Discussing provisions in the new Road Traffic Act during a meeting of a joint select committee of Parliament on Wednesday, Dr Janine Dawkins, chief technical director in the Ministry of Transport, Works and Housing, said provisions have been introduced in the statute to crack down on motorists who refuse to pay traffic fines.
Dawkins said under the proposed new law, if there are outstanding traffic tickets for the holder of a driver's licence or the owner of a vehicle, those permits would not be renewed.
In addition, motorists who have racked up hundreds of traffic tickets and accumulated significant numbers of demerit points will, under the new regime, have their licences suspended for six months, a year, or even up to two years.

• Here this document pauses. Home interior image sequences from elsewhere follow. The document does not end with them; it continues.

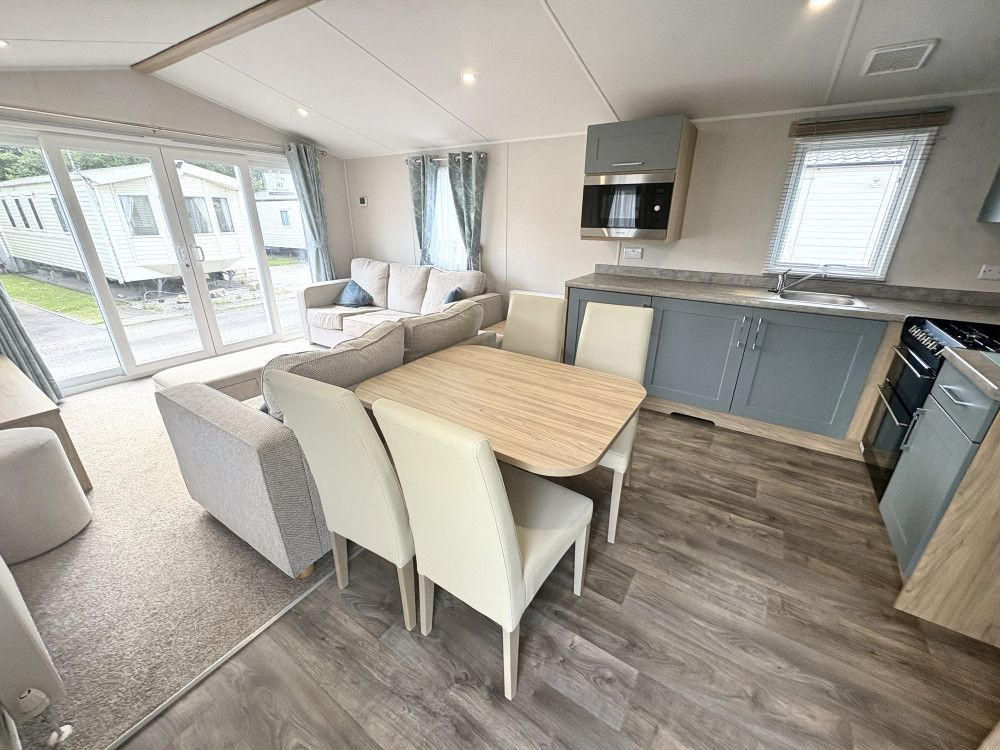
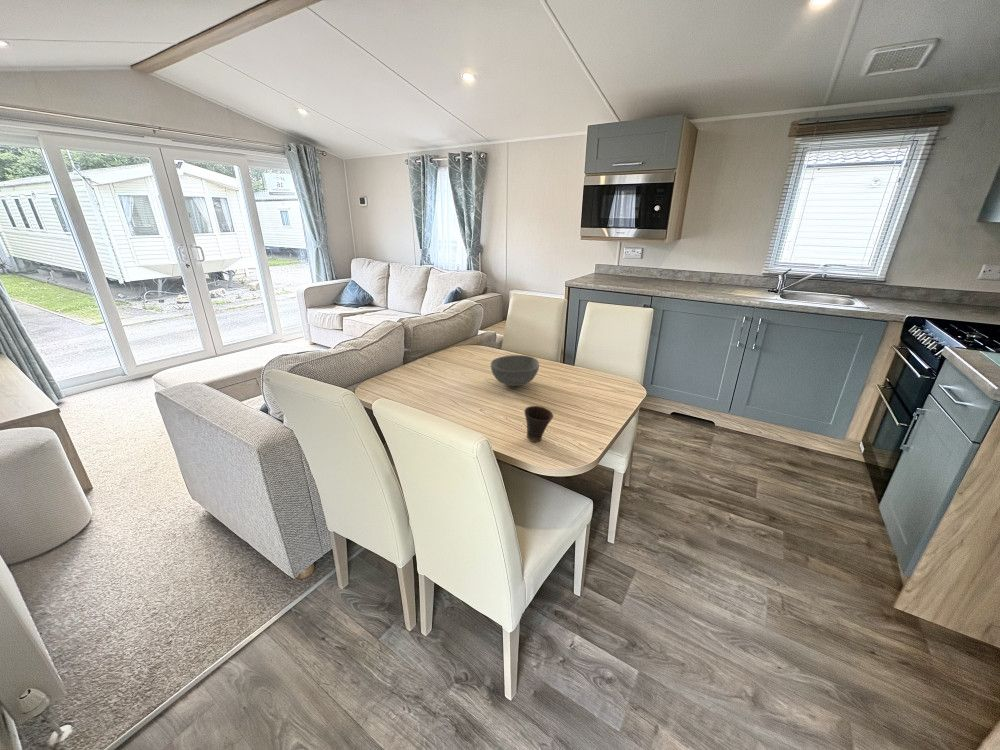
+ cup [523,405,554,443]
+ bowl [490,354,540,387]
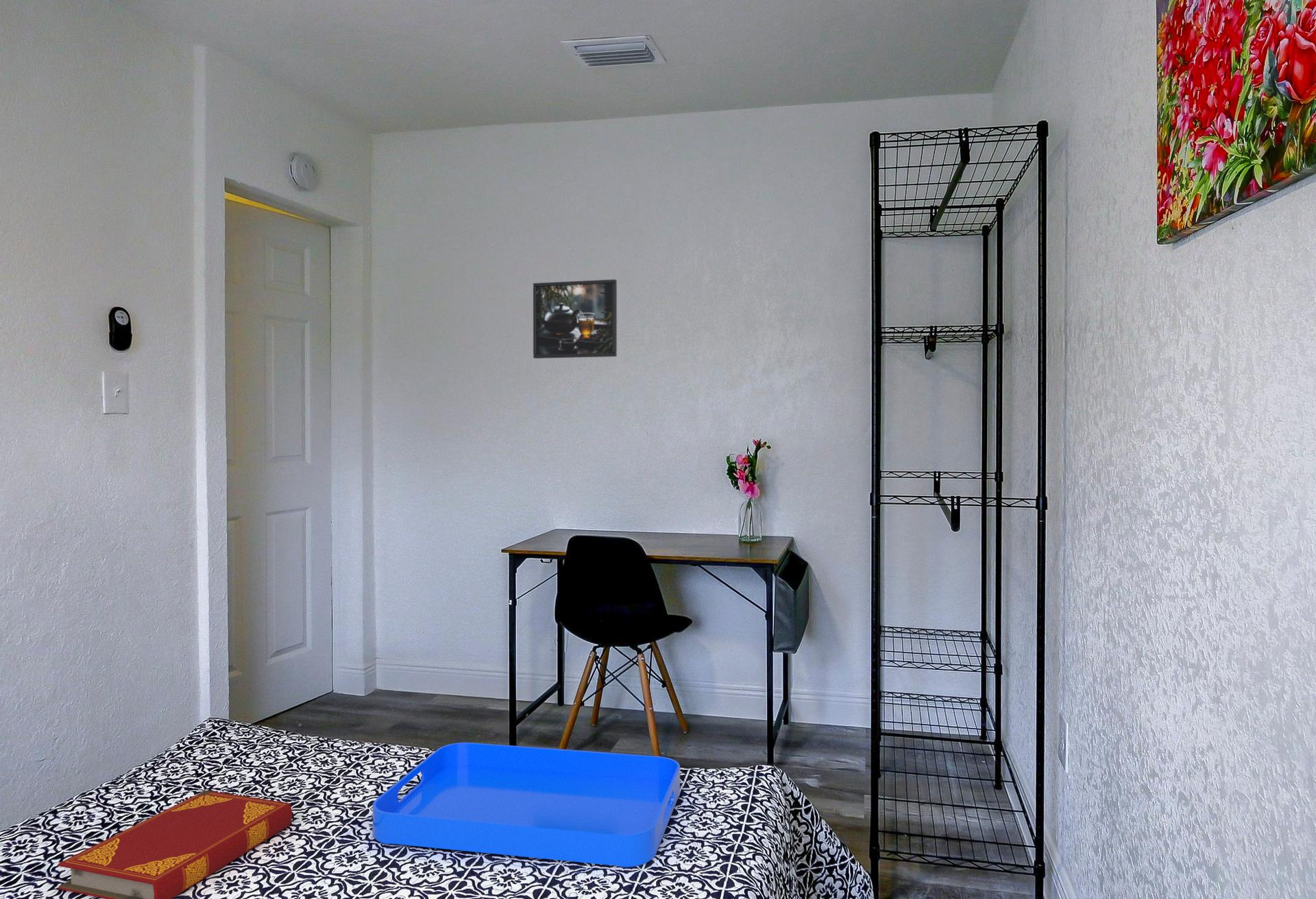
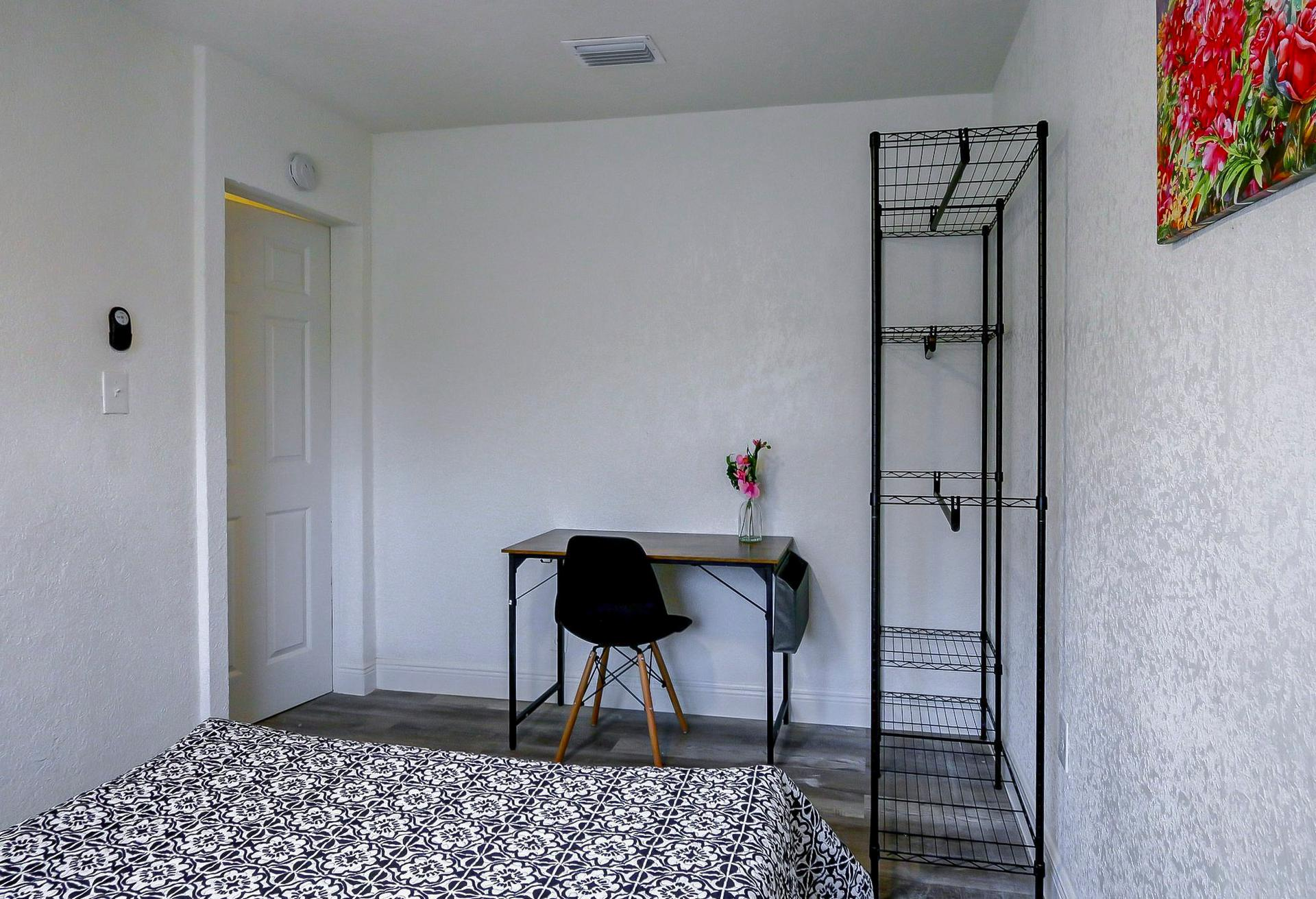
- serving tray [372,742,681,868]
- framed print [533,278,618,359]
- hardback book [57,790,293,899]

Under the current law, scores of motorists who have accumulated 10 or more but less than 14 demerit points, or 14 or more but less than 20 demerit points have escaped the suspension of their licences for six months or a year, respectively, owing to a flaw in the legislation which did not specify that the Island Traffic Authority (ITA) is the designated body to impose the suspension.
However, Section 33 of the new Road Traffic Act states clearly that the body responsible for suspending driver's licences after specific numbers of demerit points have been accumulated is the ITA.
Under the new Road Traffic Act, there are also new provisions aimed at easing the burden on the court system and extending the time within which motorists can pay for tickets at the revenue centres. However, Dawkins pointed out that a monetary penalty will be applied for late payments, but this would not attract a mandatory court appearance.
ROAD CODE REVIEW
The joint select committee examining the Road Traffic Act was also advised that substantial work has been done on revising the current road code as well as a draft learner driver's manual and instructor's manual. Completion of the draft documents awaits the proposed changes to the Road Traffic Act.
At present, most Jamaicans learning to drive use the Jamaican Driver's Guide: Road Code Edition, which is not an official publication of the ITA. The committee was told that the last road code prepared by the ITA is outdated.
Other major provisions in the proposed new Road Traffic Act include restrictions on new drivers, regulation of driving instructors and schools, and adjustments to the testing procedure requiring that the road-code test must be passed before a learner's permit is granted.
Additionally, the bill addresses the use of electronic visual devices and electronic communication devices while driving.
"This is an issue of grave concern," Dawkins noted.
Committee chairman Dr Omar Davies expressed the desire to complete deliberations of the 139-page bill by year end or before the close of the current parliamentary year.